**Exercise prompt**
Output every line of the entries below as a Markdown table with two columns, "Row" for the row number and "Line" for the line itself. Leave out blank lines and the pictures.

**Records for the task**
********
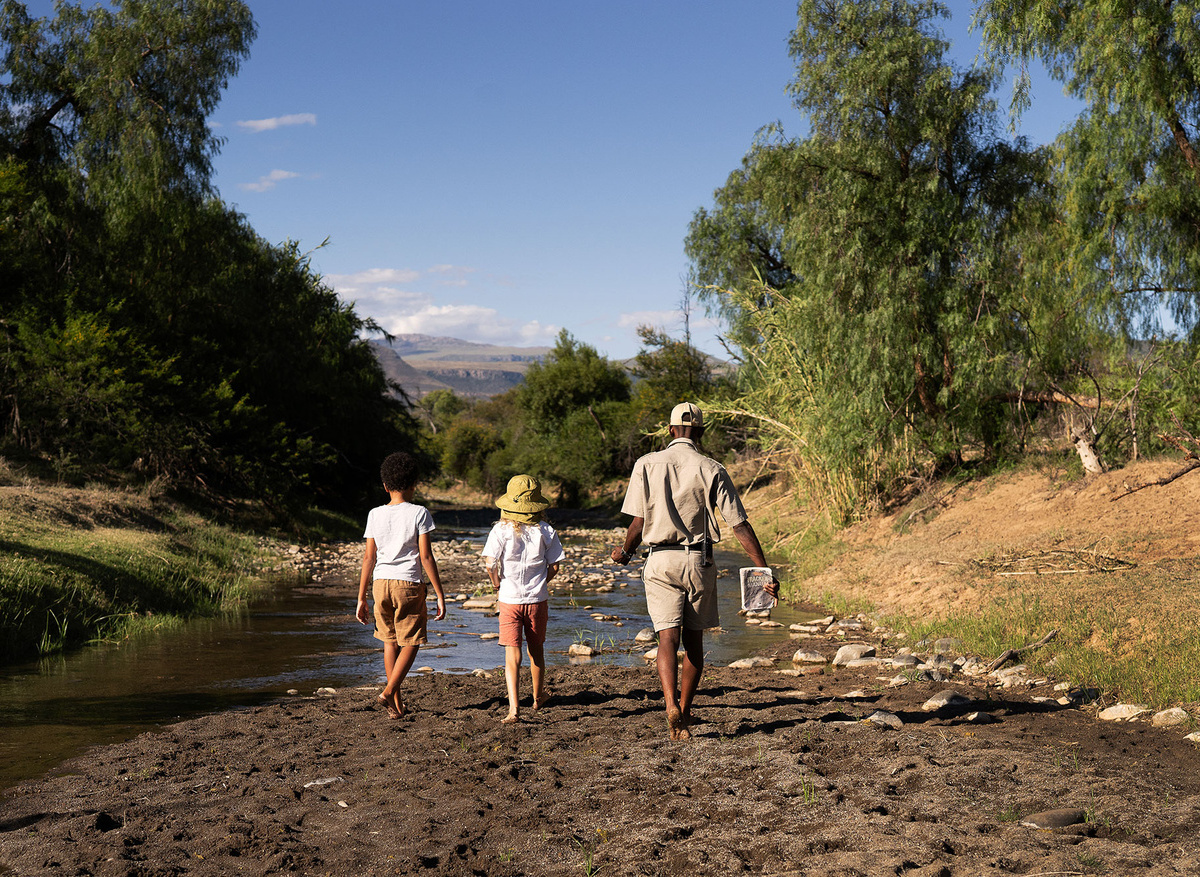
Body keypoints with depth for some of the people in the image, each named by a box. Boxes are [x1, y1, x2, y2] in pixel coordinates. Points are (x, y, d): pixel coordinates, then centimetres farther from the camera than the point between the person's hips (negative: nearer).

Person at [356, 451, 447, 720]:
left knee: (390, 641, 15)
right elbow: (426, 557, -8)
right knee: (410, 643, 8)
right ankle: (389, 692, -8)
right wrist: (440, 595, -3)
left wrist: (361, 599, 8)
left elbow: (369, 558, 3)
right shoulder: (419, 513, -5)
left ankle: (398, 703, 17)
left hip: (381, 584, 4)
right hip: (408, 584, -4)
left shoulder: (375, 514, 5)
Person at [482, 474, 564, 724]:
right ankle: (538, 697, 37)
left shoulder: (501, 530, -8)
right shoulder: (545, 531, -4)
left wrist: (498, 585, 3)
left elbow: (490, 563, -14)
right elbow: (554, 566, -2)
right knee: (536, 650, 20)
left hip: (509, 600, -2)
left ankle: (514, 706, -17)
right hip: (537, 600, 2)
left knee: (512, 654, -3)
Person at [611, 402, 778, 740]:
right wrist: (764, 570, -2)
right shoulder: (712, 470, -2)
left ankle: (671, 703, -27)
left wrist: (624, 553, 19)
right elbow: (740, 525, -5)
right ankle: (685, 712, 19)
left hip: (660, 560, 0)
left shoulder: (647, 465, 0)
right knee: (693, 639, 13)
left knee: (668, 638, -5)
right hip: (699, 561, 0)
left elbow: (638, 523, -1)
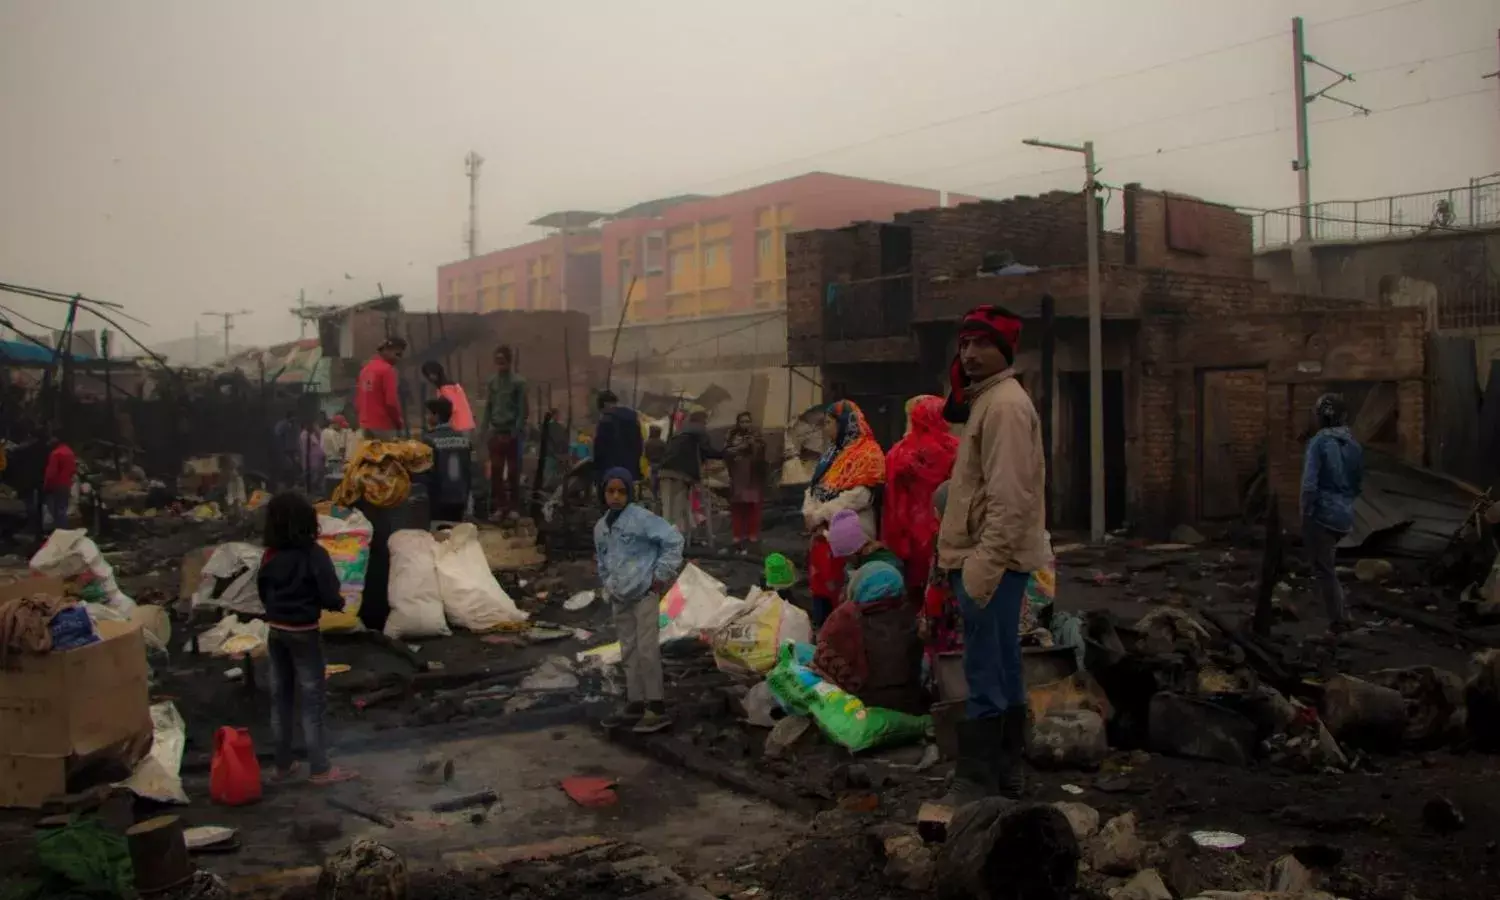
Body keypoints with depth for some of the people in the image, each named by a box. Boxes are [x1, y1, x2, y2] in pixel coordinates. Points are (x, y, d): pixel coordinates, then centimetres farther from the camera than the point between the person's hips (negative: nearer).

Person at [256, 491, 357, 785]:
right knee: (312, 700, 1)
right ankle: (320, 769, 5)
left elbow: (262, 593, 11)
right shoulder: (314, 554, -17)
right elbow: (329, 596, -19)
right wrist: (339, 604, 2)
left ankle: (283, 765, 23)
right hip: (303, 633, -6)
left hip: (276, 631, 6)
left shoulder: (270, 556, 0)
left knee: (280, 699, 13)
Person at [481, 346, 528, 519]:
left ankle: (512, 506, 10)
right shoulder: (492, 381, 6)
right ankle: (498, 505, 9)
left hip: (511, 433, -3)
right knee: (496, 471, 2)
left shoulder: (518, 382, -3)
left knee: (513, 471, 3)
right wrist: (486, 429, 3)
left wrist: (517, 431, -12)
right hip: (496, 433, 3)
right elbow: (488, 407, 10)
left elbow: (522, 409, -5)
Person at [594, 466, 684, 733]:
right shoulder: (601, 527, 10)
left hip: (644, 594, -8)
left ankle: (656, 708, -1)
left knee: (646, 649, -9)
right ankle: (635, 705, 22)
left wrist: (661, 575, -13)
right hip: (619, 599, 8)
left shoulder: (643, 518, -13)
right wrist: (608, 586, 15)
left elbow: (674, 541, -14)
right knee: (628, 652, 13)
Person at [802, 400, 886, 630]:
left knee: (845, 595, -7)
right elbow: (813, 487, 17)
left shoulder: (867, 453, -8)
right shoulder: (832, 453, 20)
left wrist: (819, 515, -14)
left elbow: (859, 496, -18)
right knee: (821, 588, 11)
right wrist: (809, 513, -4)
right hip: (823, 533, 8)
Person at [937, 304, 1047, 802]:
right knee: (1003, 671, 16)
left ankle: (976, 784, 1)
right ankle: (1004, 775, 27)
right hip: (986, 560, 11)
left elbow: (1010, 498, -22)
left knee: (985, 677, -5)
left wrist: (984, 566, -25)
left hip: (992, 561, -11)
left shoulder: (1005, 405, -14)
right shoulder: (985, 401, 18)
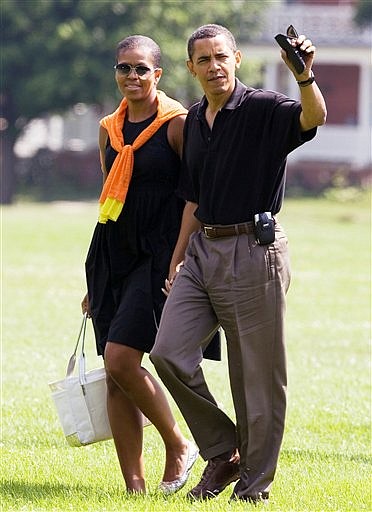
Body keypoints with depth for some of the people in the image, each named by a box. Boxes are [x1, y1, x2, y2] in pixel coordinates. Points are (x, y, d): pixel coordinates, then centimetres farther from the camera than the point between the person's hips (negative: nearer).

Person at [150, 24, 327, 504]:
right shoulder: (193, 121, 14)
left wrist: (305, 77, -49)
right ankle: (222, 453, 10)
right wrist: (177, 261, 19)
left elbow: (313, 117, -30)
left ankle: (254, 485, 8)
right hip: (203, 249, 7)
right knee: (168, 353, -4)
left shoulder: (263, 109, -8)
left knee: (257, 375, -2)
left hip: (253, 249, -7)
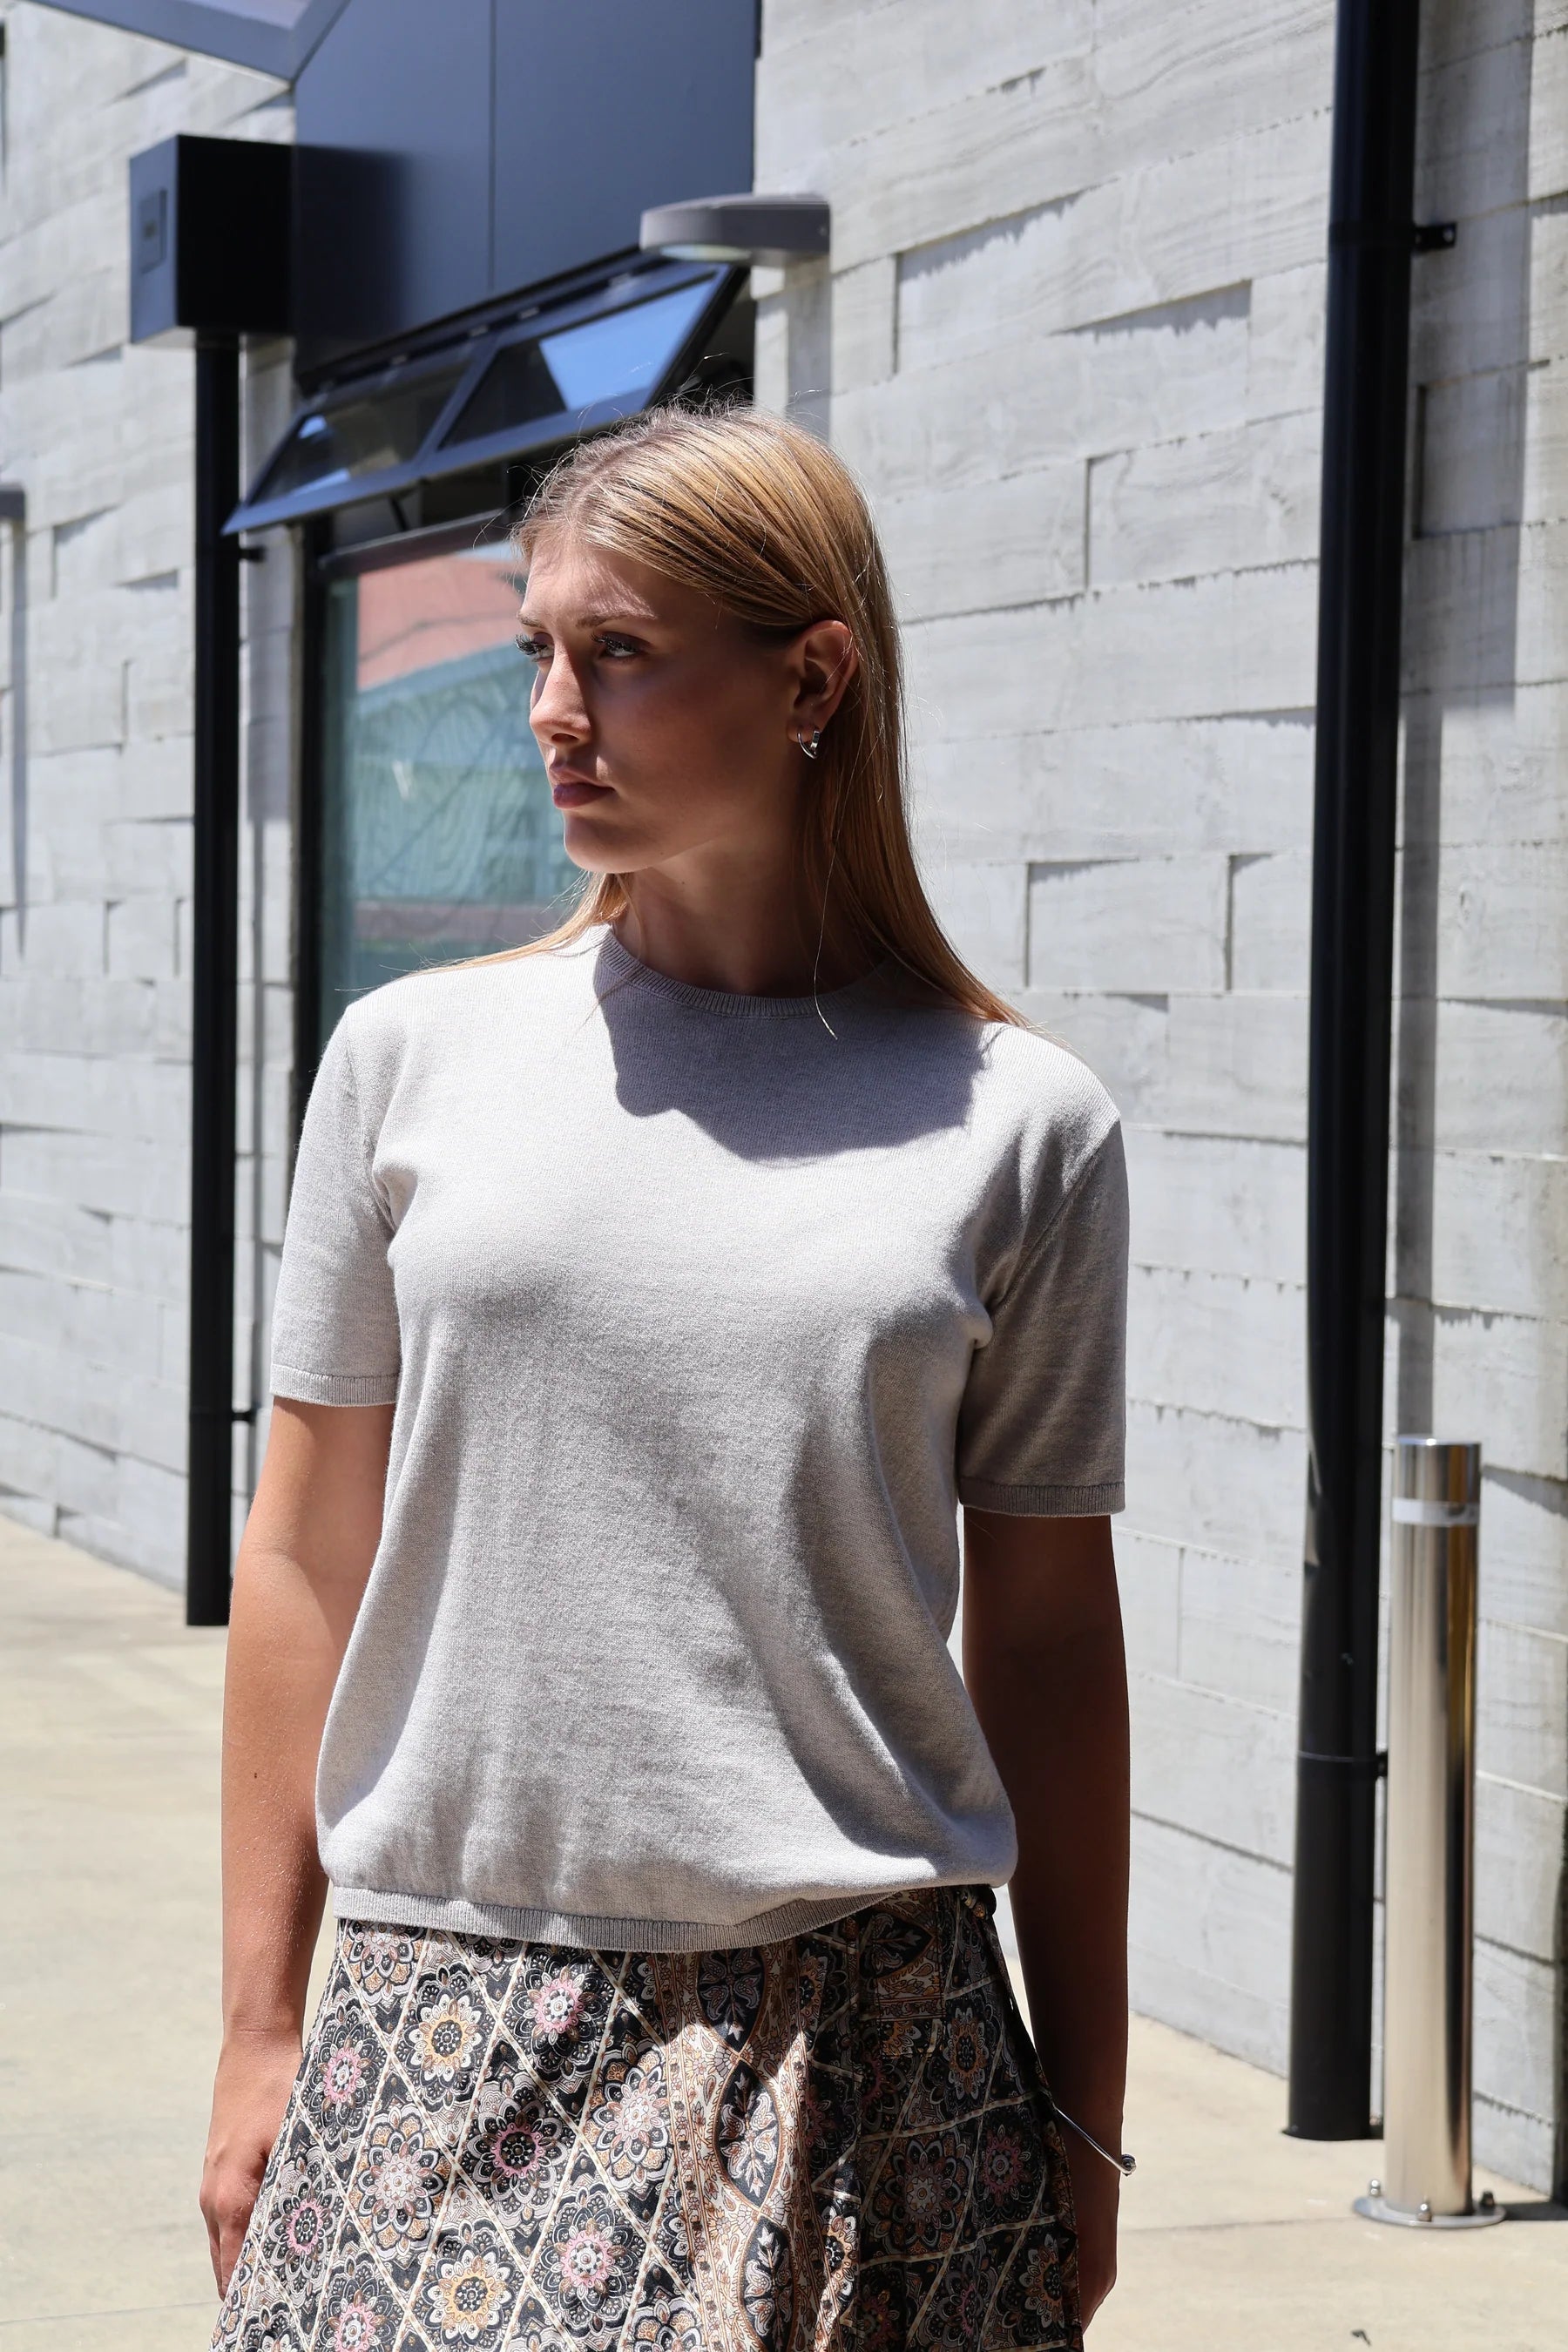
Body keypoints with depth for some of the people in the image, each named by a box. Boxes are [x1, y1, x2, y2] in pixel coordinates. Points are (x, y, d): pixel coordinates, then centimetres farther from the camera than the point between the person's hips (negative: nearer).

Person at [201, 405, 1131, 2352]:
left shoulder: (1012, 1128, 0)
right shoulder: (417, 1058, 3)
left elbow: (1048, 1635, 4)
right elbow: (305, 1560, 7)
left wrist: (1081, 2119, 6)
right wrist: (259, 2030, 5)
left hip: (861, 2035, -1)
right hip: (452, 2024, 1)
********
**Answer to the problem**
| Row | Line |
|---|---|
| 1 | Body keypoints with depth for some of the people in the image, each named by a box. Boxes are [x1, y1, x2, y2] in pixel coordinates. Points are (x, y, d): pixel coordinates, then centimetres farther from the camera than the point between the person's hips (negative: nearer). |
| 2 | Person at [356, 451, 447, 720]: |
| 3 | left knee: (390, 641, 15) |
| 4 | right elbow: (426, 557, -8) |
| 5 | right knee: (410, 643, 8) |
| 6 | right ankle: (389, 692, -8) |
| 7 | right wrist: (440, 595, -3) |
| 8 | left wrist: (361, 599, 8) |
| 9 | left elbow: (369, 558, 3) |
| 10 | right shoulder: (419, 513, -5) |
| 11 | left ankle: (398, 703, 17) |
| 12 | left hip: (381, 584, 4) |
| 13 | right hip: (408, 584, -4) |
| 14 | left shoulder: (375, 514, 5) |
| 15 | Person at [482, 474, 564, 724]: |
| 16 | right ankle: (538, 697, 37) |
| 17 | left shoulder: (501, 530, -8) |
| 18 | right shoulder: (545, 531, -4) |
| 19 | left wrist: (498, 585, 3) |
| 20 | left elbow: (490, 563, -14) |
| 21 | right elbow: (554, 566, -2) |
| 22 | right knee: (536, 650, 20) |
| 23 | left hip: (509, 600, -2) |
| 24 | left ankle: (514, 706, -17) |
| 25 | right hip: (537, 600, 2) |
| 26 | left knee: (512, 654, -3) |
| 27 | Person at [611, 402, 778, 740]: |
| 28 | right wrist: (764, 570, -2) |
| 29 | right shoulder: (712, 470, -2) |
| 30 | left ankle: (671, 703, -27) |
| 31 | left wrist: (624, 553, 19) |
| 32 | right elbow: (740, 525, -5) |
| 33 | right ankle: (685, 712, 19) |
| 34 | left hip: (660, 560, 0) |
| 35 | left shoulder: (647, 465, 0) |
| 36 | right knee: (693, 639, 13) |
| 37 | left knee: (668, 638, -5) |
| 38 | right hip: (699, 561, 0) |
| 39 | left elbow: (638, 523, -1) |
| 40 | Body keypoints with depth for some of the people in the image, each named by a box. Boxes are [x1, y1, x2, y2] in pixel coordinates. Points are (x, y, d): pixel coordinates, then centimetres farther from the camera than the point between the person's hips (negative: nearer). |
| 41 | Person at [256, 491, 357, 785]: |
| 42 | right knee: (312, 700, 1) |
| 43 | right ankle: (320, 769, 5) |
| 44 | left elbow: (262, 593, 11) |
| 45 | right shoulder: (314, 554, -17) |
| 46 | right elbow: (329, 596, -19) |
| 47 | right wrist: (339, 604, 2) |
| 48 | left ankle: (283, 765, 23) |
| 49 | right hip: (303, 633, -6) |
| 50 | left hip: (276, 631, 6) |
| 51 | left shoulder: (270, 556, 0) |
| 52 | left knee: (280, 699, 13) |
| 53 | Person at [481, 346, 528, 519]: |
| 54 | left ankle: (512, 506, 10) |
| 55 | right shoulder: (492, 381, 6) |
| 56 | right ankle: (498, 505, 9) |
| 57 | left hip: (511, 433, -3) |
| 58 | right knee: (496, 471, 2) |
| 59 | left shoulder: (518, 382, -3) |
| 60 | left knee: (513, 471, 3) |
| 61 | right wrist: (486, 429, 3) |
| 62 | left wrist: (517, 431, -12) |
| 63 | right hip: (496, 433, 3) |
| 64 | right elbow: (488, 407, 10) |
| 65 | left elbow: (522, 409, -5) |
| 66 | Person at [594, 466, 684, 733]: |
| 67 | right shoulder: (601, 527, 10) |
| 68 | left hip: (644, 594, -8) |
| 69 | left ankle: (656, 708, -1) |
| 70 | left knee: (646, 649, -9) |
| 71 | right ankle: (635, 705, 22) |
| 72 | left wrist: (661, 575, -13) |
| 73 | right hip: (619, 599, 8) |
| 74 | left shoulder: (643, 518, -13) |
| 75 | right wrist: (608, 586, 15) |
| 76 | left elbow: (674, 541, -14) |
| 77 | right knee: (628, 652, 13) |
| 78 | Person at [802, 400, 886, 630]: |
| 79 | left knee: (845, 595, -7) |
| 80 | right elbow: (813, 487, 17) |
| 81 | left shoulder: (867, 453, -8) |
| 82 | right shoulder: (832, 453, 20) |
| 83 | left wrist: (819, 515, -14) |
| 84 | left elbow: (859, 496, -18) |
| 85 | right knee: (821, 588, 11) |
| 86 | right wrist: (809, 513, -4) |
| 87 | right hip: (823, 533, 8) |
| 88 | Person at [937, 304, 1047, 802]: |
| 89 | right knee: (1003, 671, 16) |
| 90 | left ankle: (976, 784, 1) |
| 91 | right ankle: (1004, 775, 27) |
| 92 | right hip: (986, 560, 11) |
| 93 | left elbow: (1010, 498, -22) |
| 94 | left knee: (985, 677, -5) |
| 95 | left wrist: (984, 566, -25) |
| 96 | left hip: (992, 561, -11) |
| 97 | left shoulder: (1005, 405, -14) |
| 98 | right shoulder: (985, 401, 18) |
| 99 | Body keypoints with depth for some of the people in the image, each named by a box. Boxes are [x1, y1, x2, y2] in pixel coordinates. Points are (x, y, d): pixel coordinates, then centimetres farther from the camera than the point between the person's hips (negative: nearer). |
| 100 | Person at [150, 24, 327, 504]: |
| 101 | right shoulder: (193, 121, 14) |
| 102 | left wrist: (305, 77, -49) |
| 103 | right ankle: (222, 453, 10) |
| 104 | right wrist: (177, 261, 19) |
| 105 | left elbow: (313, 117, -30) |
| 106 | left ankle: (254, 485, 8) |
| 107 | right hip: (203, 249, 7) |
| 108 | right knee: (168, 353, -4) |
| 109 | left shoulder: (263, 109, -8) |
| 110 | left knee: (257, 375, -2) |
| 111 | left hip: (253, 249, -7) |
| 112 | Body keypoints with depth for some of the people in the image, each named by a box. Boxes are [x1, y1, x2, y2] in pixel coordinates. Points are (x, y, d): pixel coordinates, then centimetres farther from the camera than the point between the person's hips (negative: nearer). |
| 113 | Person at [201, 405, 1131, 2352]: |
| 114 | left shoulder: (1012, 1128, 0) |
| 115 | right shoulder: (417, 1058, 3) |
| 116 | left elbow: (1048, 1635, 4) |
| 117 | right elbow: (305, 1560, 7) |
| 118 | left wrist: (1081, 2119, 6) |
| 119 | right wrist: (259, 2030, 5) |
| 120 | left hip: (861, 2035, -1) |
| 121 | right hip: (452, 2024, 1) |